## Activity
Scan the data that follows and count the lines with the string "nodes"; answer with the count alone.

## Extracted records
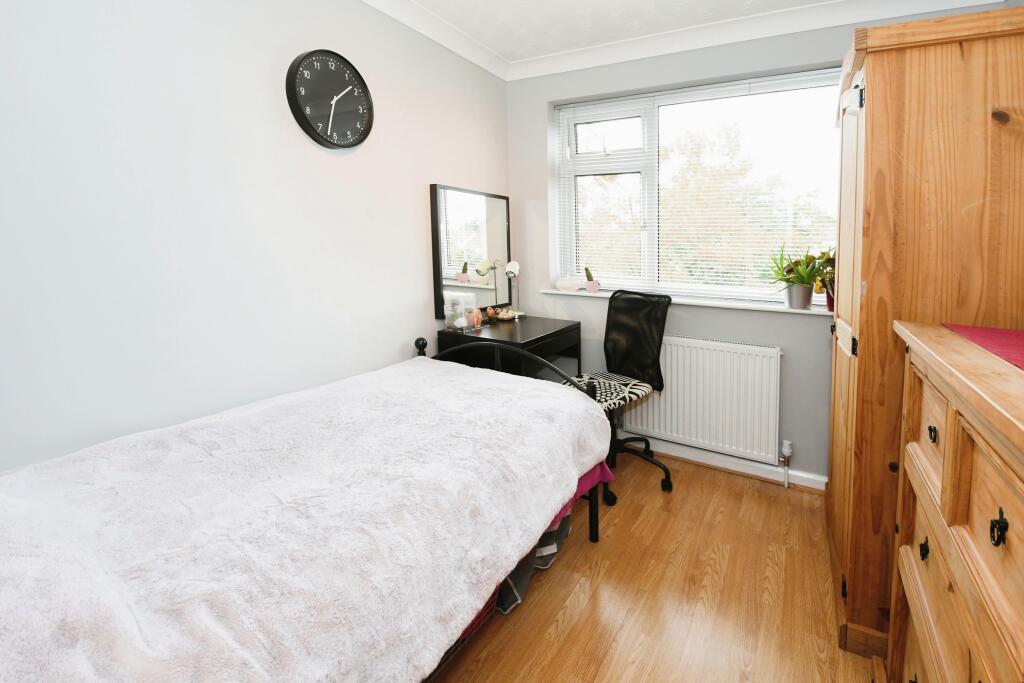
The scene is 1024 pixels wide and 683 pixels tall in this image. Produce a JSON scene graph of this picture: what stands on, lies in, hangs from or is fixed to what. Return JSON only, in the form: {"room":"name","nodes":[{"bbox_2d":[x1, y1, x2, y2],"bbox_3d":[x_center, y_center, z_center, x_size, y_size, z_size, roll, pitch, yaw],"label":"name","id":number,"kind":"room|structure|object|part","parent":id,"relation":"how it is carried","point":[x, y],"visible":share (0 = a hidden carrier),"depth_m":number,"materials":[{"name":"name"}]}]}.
{"room":"bedroom","nodes":[
{"label":"bedroom","id":0,"kind":"room"},
{"bbox_2d":[0,0,511,472],"bbox_3d":[-1.040,-0.273,1.641,0.177,2.517,3.532,3,6,27],"label":"left wall","id":1,"kind":"structure","parent":0,"point":[387,349],"depth_m":1.44,"materials":[{"name":"white paint"}]},
{"bbox_2d":[286,49,373,150],"bbox_3d":[-0.766,-0.983,1.808,0.046,0.395,0.372,3,6,27],"label":"wall clock","id":2,"kind":"object","parent":1,"relation":"attached to","point":[303,58],"visible":0.99,"depth_m":1.78,"materials":[{"name":"black plastic"}]},
{"bbox_2d":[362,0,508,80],"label":"crown molding","id":3,"kind":"structure","parent":1,"relation":"attached to","point":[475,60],"depth_m":2.31,"materials":[{"name":"white paint"}]},
{"bbox_2d":[430,183,510,317],"bbox_3d":[-0.250,-0.535,2.706,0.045,0.749,0.686,3,6,27],"label":"mirror","id":4,"kind":"object","parent":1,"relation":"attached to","point":[493,233],"visible":0.95,"depth_m":2.62,"materials":[{"name":"black mirror"}]},
{"bbox_2d":[427,451,882,682],"bbox_3d":[0.170,1.136,1.238,3.055,0.101,3.704,3,6,27],"label":"floor","id":5,"kind":"structure","parent":0,"point":[706,478],"depth_m":1.62,"materials":[{"name":"brown wood"}]},
{"bbox_2d":[0,338,613,682],"bbox_3d":[-0.580,0.554,1.343,1.035,0.988,1.746,3,6,27],"label":"bed","id":6,"kind":"object","parent":5,"relation":"on","point":[592,524],"visible":0.95,"depth_m":1.07,"materials":[{"name":"white fabric"}]},
{"bbox_2d":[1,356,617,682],"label":"blanket","id":7,"kind":"object","parent":6,"relation":"on","point":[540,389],"visible":0.89,"depth_m":0.97,"materials":[{"name":"fabric"}]},
{"bbox_2d":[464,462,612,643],"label":"purple blanket","id":8,"kind":"object","parent":6,"relation":"on","point":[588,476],"visible":0.11,"depth_m":1.58,"materials":[{"name":"fabric"}]},
{"bbox_2d":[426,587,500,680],"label":"wire basket","id":9,"kind":"object","parent":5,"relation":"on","point":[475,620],"visible":0.06,"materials":[{"name":"red"}]},
{"bbox_2d":[436,315,584,381],"bbox_3d":[-0.001,0.361,2.625,0.548,0.835,0.718,3,6,27],"label":"desk","id":10,"kind":"object","parent":5,"relation":"on","point":[558,331],"visible":0.49,"depth_m":2.40,"materials":[{"name":"black wood"}]},
{"bbox_2d":[443,291,476,333],"bbox_3d":[-0.309,-0.125,2.415,0.127,0.219,0.158,3,6,27],"label":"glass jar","id":11,"kind":"object","parent":10,"relation":"on","point":[463,323],"visible":0.98,"depth_m":2.39,"materials":[{"name":"clear"}]},
{"bbox_2d":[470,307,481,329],"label":"candle","id":12,"kind":"object","parent":10,"relation":"on","point":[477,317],"visible":0.97,"depth_m":2.50,"materials":[{"name":"orange"}]},
{"bbox_2d":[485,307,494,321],"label":"ornament","id":13,"kind":"object","parent":10,"relation":"on","point":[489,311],"visible":0.98,"depth_m":2.75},
{"bbox_2d":[491,307,516,320],"bbox_3d":[-0.064,-0.132,2.773,0.148,0.069,0.147,3,6,27],"label":"decorative bowl","id":14,"kind":"object","parent":10,"relation":"on","point":[499,315],"visible":0.99,"depth_m":2.74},
{"bbox_2d":[503,260,520,319],"bbox_3d":[-0.015,-0.291,2.816,0.099,0.381,0.171,-1,6,-6],"label":"table lamp","id":15,"kind":"object","parent":10,"relation":"on","point":[514,265],"visible":0.98,"depth_m":2.79,"materials":[{"name":"metal"}]},
{"bbox_2d":[494,509,571,613],"bbox_3d":[0.013,0.786,1.741,0.344,0.375,0.443,3,6,27],"label":"storage bag","id":16,"kind":"object","parent":5,"relation":"on","point":[548,560],"visible":0.19,"depth_m":1.62,"materials":[{"name":"fabric"}]},
{"bbox_2d":[564,288,673,501],"bbox_3d":[0.541,0.301,2.385,0.626,1.062,0.648,5,8,43],"label":"office chair","id":17,"kind":"object","parent":5,"relation":"on","point":[628,337],"visible":0.8,"depth_m":2.44,"materials":[{"name":"black fabric"}]},
{"bbox_2d":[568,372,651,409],"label":"seat cushion","id":18,"kind":"object","parent":17,"relation":"on","point":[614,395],"visible":0.52,"depth_m":2.30,"materials":[{"name":"fabric"}]},
{"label":"mesh backrest","id":19,"kind":"part","parent":17,"relation":"part of","materials":[{"name":"black fabric"}]},
{"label":"chair base","id":20,"kind":"part","parent":17,"relation":"part of","materials":[{"name":"black metal"}]},
{"bbox_2d":[826,3,1023,663],"bbox_3d":[1.498,0.002,1.560,0.599,1.989,0.828,3,6,27],"label":"wardrobe","id":21,"kind":"object","parent":5,"relation":"on","point":[880,154],"visible":0.68,"depth_m":1.25,"materials":[{"name":"brown wood"}]},
{"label":"wardrobe door","id":22,"kind":"part","parent":21,"relation":"part of","materials":[{"name":"brown wood"}]},
{"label":"hinge","id":23,"kind":"part","parent":21,"relation":"part of","materials":[{"name":"black metal"}]},
{"bbox_2d":[887,319,1023,682],"bbox_3d":[0.984,0.649,0.697,0.491,1.140,1.007,3,6,27],"label":"chest of drawers","id":24,"kind":"object","parent":5,"relation":"on","point":[1004,502],"visible":0.99,"depth_m":0.80,"materials":[{"name":"brown wood"}]},
{"bbox_3d":[0.889,0.467,0.929,0.017,0.035,0.024,3,6,27],"label":"pull","id":25,"kind":"part","parent":24,"relation":"part of","materials":[{"name":"black metal"}]},
{"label":"drawer","id":26,"kind":"part","parent":24,"relation":"part of","materials":[{"name":"brown wood"}]},
{"bbox_3d":[0.901,0.214,0.922,0.020,0.031,0.026,3,6,27],"label":"drawer pull","id":27,"kind":"part","parent":24,"relation":"part of","materials":[{"name":"metal"}]},
{"bbox_2d":[942,322,1023,369],"bbox_3d":[1.058,0.093,0.645,0.378,0.005,1.042,3,6,27],"label":"table runner","id":28,"kind":"object","parent":24,"relation":"on","point":[1006,341],"visible":0.98,"depth_m":1.01,"materials":[{"name":"red fabric"}]},
{"bbox_3d":[0.742,0.297,0.658,0.019,0.047,0.025,3,6,27],"label":"ring pull","id":29,"kind":"part","parent":24,"relation":"part of","materials":[{"name":"black metal"}]},
{"bbox_2d":[359,0,1001,80],"bbox_3d":[0.203,-1.332,0.918,2.765,0.090,3.410,3,6,27],"label":"ceiling","id":30,"kind":"structure","parent":0,"point":[548,2],"depth_m":2.28,"materials":[{"name":"white paint"}]},
{"bbox_2d":[509,6,1012,485],"bbox_3d":[1.126,-0.485,2.632,2.830,2.519,0.281,3,6,27],"label":"window wall","id":31,"kind":"structure","parent":0,"point":[782,343],"depth_m":2.51,"materials":[{"name":"grey paint"}]},
{"bbox_2d":[532,287,830,315],"bbox_3d":[0.961,-0.205,2.607,1.764,0.033,0.185,3,6,27],"label":"window sill","id":32,"kind":"structure","parent":31,"relation":"attached to","point":[686,301],"depth_m":2.44,"materials":[{"name":"white paint"}]},
{"bbox_2d":[555,274,580,291],"bbox_3d":[0.365,-0.363,2.943,0.179,0.124,0.165,3,6,27],"label":"white pumpkin","id":33,"kind":"object","parent":32,"relation":"on","point":[566,283],"visible":1,"depth_m":2.89,"materials":[{"name":"white"}]},
{"bbox_2d":[584,266,599,292],"bbox_3d":[0.510,-0.374,2.884,0.095,0.183,0.081,3,6,27],"label":"potted cactus","id":34,"kind":"object","parent":32,"relation":"on","point":[592,285],"visible":0.99,"depth_m":2.86,"materials":[{"name":"green plant"}]},
{"bbox_2d":[764,244,826,308],"bbox_3d":[1.451,-0.306,2.221,0.413,0.353,0.350,3,6,27],"label":"potted plant","id":35,"kind":"object","parent":32,"relation":"on","point":[802,289],"visible":0.97,"depth_m":2.20,"materials":[{"name":"green plant"}]},
{"bbox_2d":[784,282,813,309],"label":"plant pot","id":36,"kind":"object","parent":32,"relation":"on","point":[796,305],"visible":0.89,"depth_m":2.23,"materials":[{"name":"silver metal"}]},
{"bbox_2d":[810,249,835,311],"bbox_3d":[1.632,-0.287,2.198,0.268,0.330,0.239,3,6,27],"label":"potted plant","id":37,"kind":"object","parent":32,"relation":"on","point":[828,303],"visible":0.49,"depth_m":2.19,"materials":[{"name":"green plant"}]},
{"bbox_2d":[554,67,842,304],"bbox_3d":[1.051,-0.858,2.635,1.737,1.257,0.118,3,6,27],"label":"window","id":38,"kind":"structure","parent":31,"relation":"in","point":[578,128],"depth_m":2.69,"materials":[{"name":"white glass"}]},
{"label":"pane","id":39,"kind":"part","parent":38,"relation":"part of","materials":[{"name":"glass"}]},
{"bbox_2d":[619,336,782,463],"bbox_3d":[1.015,0.368,2.561,1.076,0.688,0.083,3,6,27],"label":"radiator","id":40,"kind":"object","parent":31,"relation":"attached to","point":[672,387],"visible":0.92,"depth_m":2.44,"materials":[{"name":"white metal"}]},
{"bbox_2d":[779,440,793,487],"bbox_3d":[1.486,0.710,2.344,0.062,0.255,0.072,3,6,27],"label":"radiator valve","id":41,"kind":"object","parent":40,"relation":"attached to","point":[788,451],"visible":0.98,"depth_m":2.33,"materials":[{"name":"metal"}]},
{"bbox_2d":[620,433,825,491],"bbox_3d":[0.938,0.722,2.681,2.469,0.088,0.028,3,6,27],"label":"baseboard","id":42,"kind":"structure","parent":31,"relation":"attached to","point":[688,455],"depth_m":2.50,"materials":[{"name":"white paint"}]},
{"label":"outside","id":43,"kind":"structure","parent":0,"visible":0},
{"label":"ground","id":44,"kind":"structure","parent":43,"visible":0},
{"bbox_2d":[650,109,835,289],"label":"tree","id":45,"kind":"object","parent":44,"relation":"on","point":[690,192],"visible":0.36,"depth_m":6.33,"materials":[{"name":"green plant"}]}
]}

## Result
2